Por si le interesa

La Constitución, antídoto a la quinta columna

22/05/2019

Gaumet Florido

Hay un pasaje en el libro Campo de los Almendros, de la serie El Laberinto Mágico que sobre la Guerra Civil escribió Max Aub, en el que uno de los personajes confiesa a otro cómo le preocupan los quintacolumnistas que ya asomaban la patita en Alicante. Era el último y acorralado bastión que le quedaba a la agonizante II República española en plenos estertores del conflicto bélico, en marzo de 1939. Con el Gobierno constitucional ya fuera de España tras el golpe de Estado de uno de los suyos, el coronel Casado, los leales al sistema republicano vagaban de Alicante a Valencia y viceversa a la espera de barcos salvadores mientras aguantaban que los afectos al bando sublevado empezaran a soltarse la melena. De vez en cuando pasaba un carro y sus ocupantes gritaban Arriba España para provocar a los que, con el corazón encogido, se arremolinaban en el puerto, días enteros, a la espera de noticias. Es probable que algunos de aquellos agitadores ocasionales pocos meses después se mancharan las manos de sangre con los que quedaron atrapados en aquellas tierras.

Son como caballos de Troya. Entran disfrazados para atacar en cuanto vean la oportunidad

Estos días se me vino a la memoria este relato literario basado en la historia de aquel conflicto para reflexionar, sin extrapolarlo a la realidad actual (que no tiene que ver pues el contexto es otro), sobre el papel de los quintacolumnistas, esas figuras agazapadas que están contra el sistema establecido, sea cual sea, y que trabajan desde dentro para dañarlo. Son como caballos de Troya. Entran disfrazados para atacar en cuanto vean la oportunidad, en cuanto huelen la herida por la que hurgar. Lo más difícil es dar con ellos, identificarlos, pero me pregunto si una vez están localizados conviene o no neutralizarlos.

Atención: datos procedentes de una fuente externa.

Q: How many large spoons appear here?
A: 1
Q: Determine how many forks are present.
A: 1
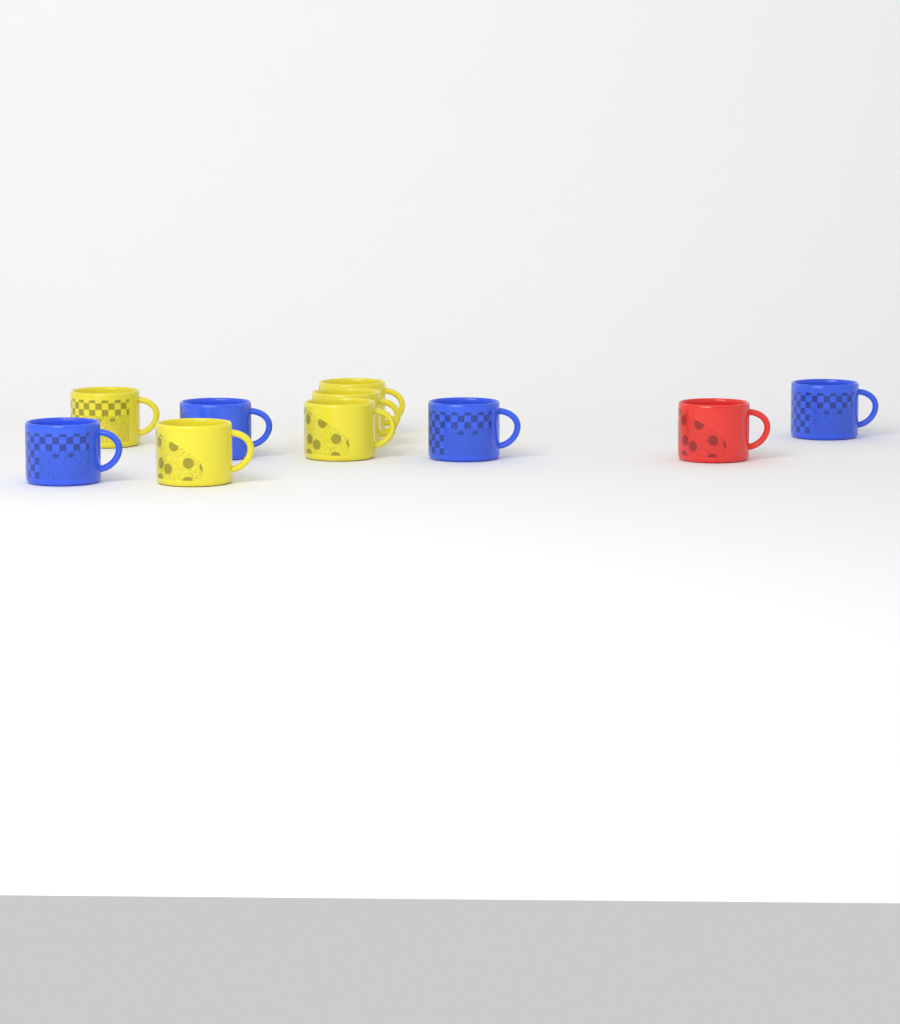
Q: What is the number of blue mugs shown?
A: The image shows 4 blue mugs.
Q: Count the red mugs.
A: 1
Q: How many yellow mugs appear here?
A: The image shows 5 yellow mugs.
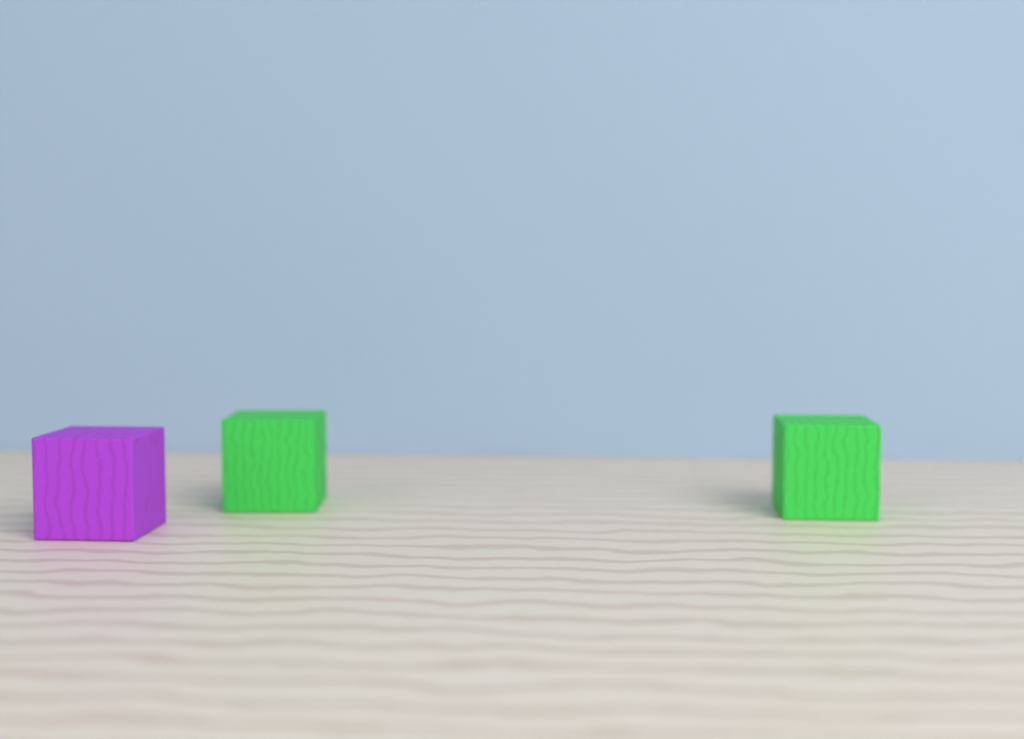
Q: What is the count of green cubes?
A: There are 2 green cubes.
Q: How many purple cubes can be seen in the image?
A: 1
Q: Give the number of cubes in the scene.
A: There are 3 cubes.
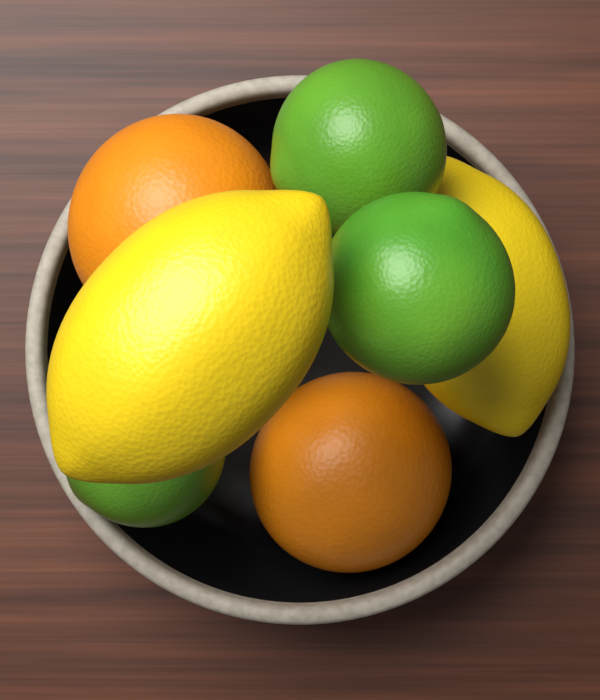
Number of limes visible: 3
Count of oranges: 2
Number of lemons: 2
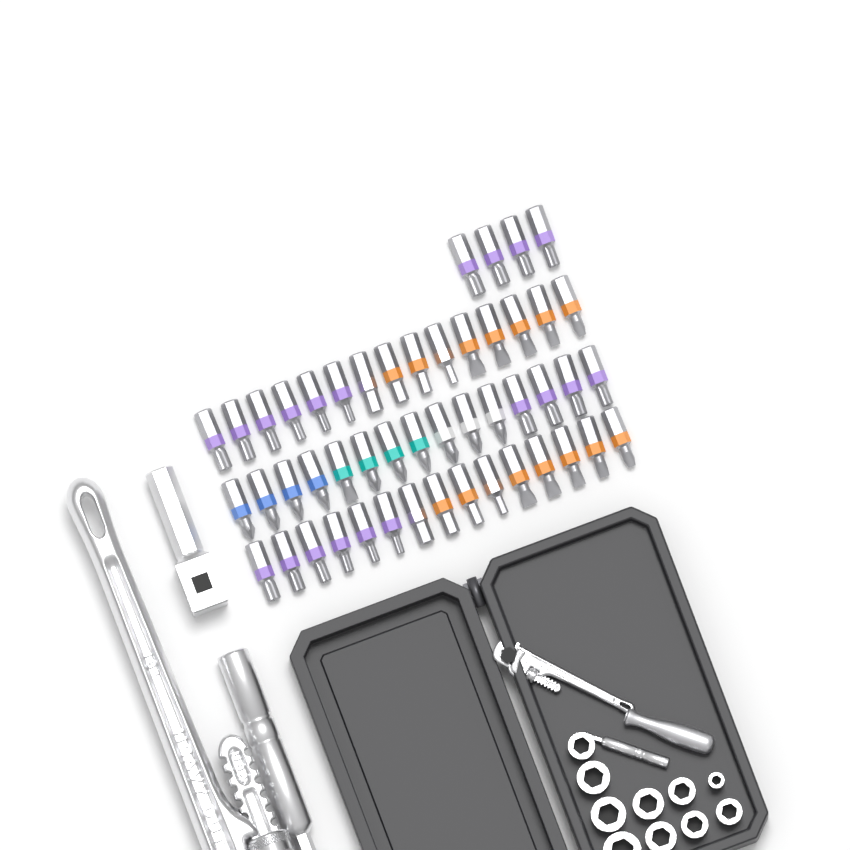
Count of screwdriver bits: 49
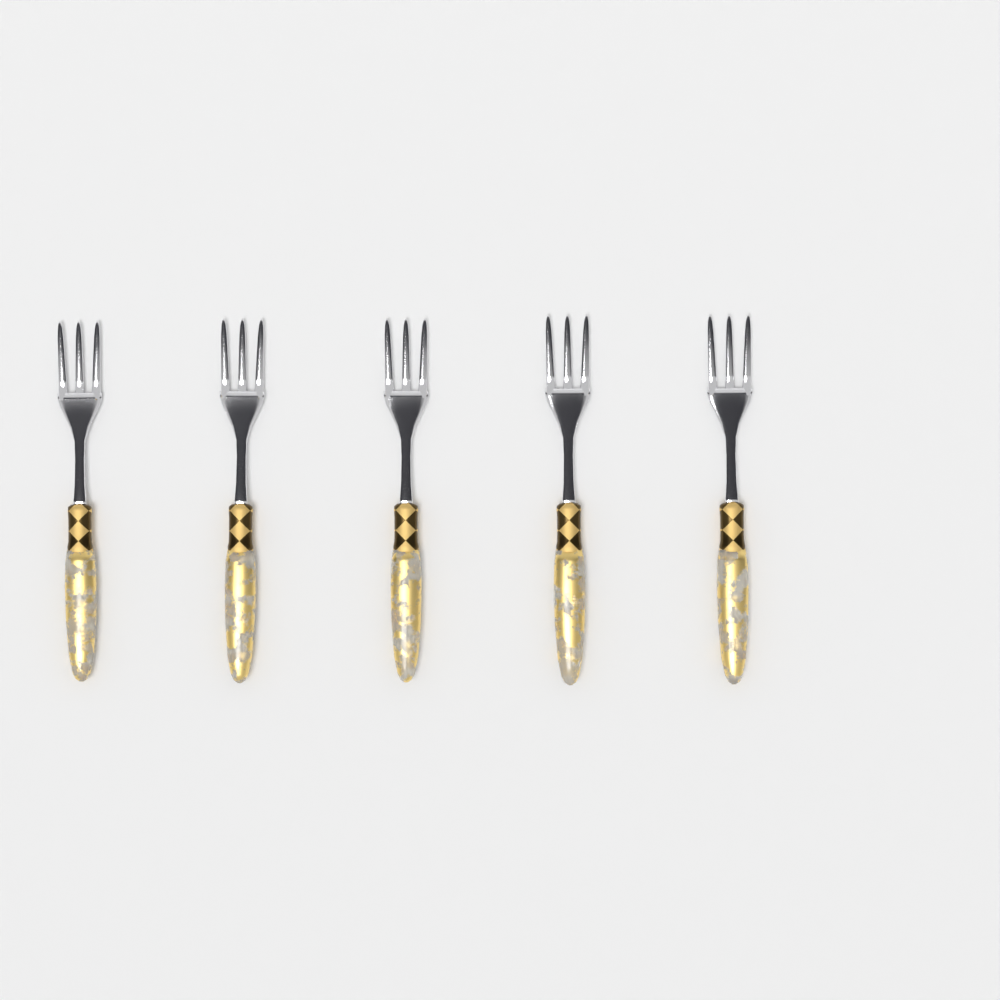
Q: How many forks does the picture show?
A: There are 5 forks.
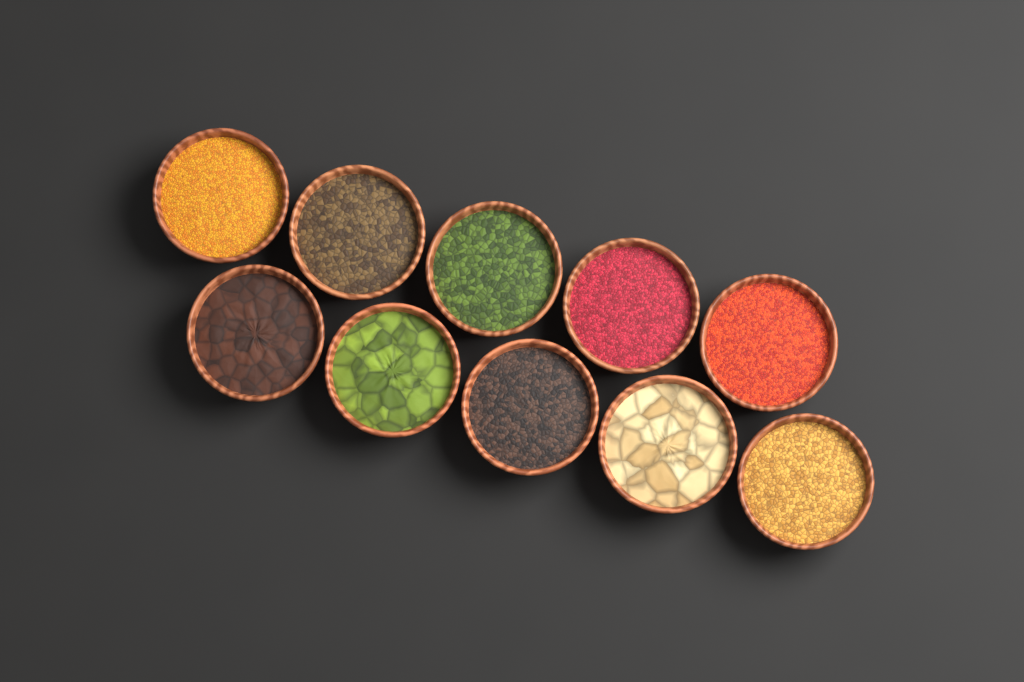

Esos quintacolumnistas pueden ser personas de carne y hueso, o también pueden ser ideas. De carne y hueso es Trump, un tipo que se nos coló porque nadie se lo tomó en serio y que ahora pone en riesgo la estabilidad mundial. O Putin, que se pasa por el arco del triunfo las normas de convivencia internacionales. O pueden ser ideas, como aquellas que, por ejemplo, pretenden socavar los derechos LGTBi, que ponen en duda la necesidad de avanzar hacia la igualdad real de las mujeres o que anteponen las fronteras a la solidaridad humana.

Ahora que se sientan en el Congreso de los Diputados, en el templo de la democracia española, algunos de los que las defienden, veo más necesario que nunca activar un antídoto que evite que se cuelen en el sistema. No hablo de prohibir ideas, hablo de evitar que pasen al ordenamiento jurídico. Nosotros tenemos cómo hacerlo, con la Constitución. Es nuestra principal arma. Ya garantiza algunos de esos derechos sobre los que algunos dudan, pero hay que blindarlos frente a veleidades ideológicas y electorales.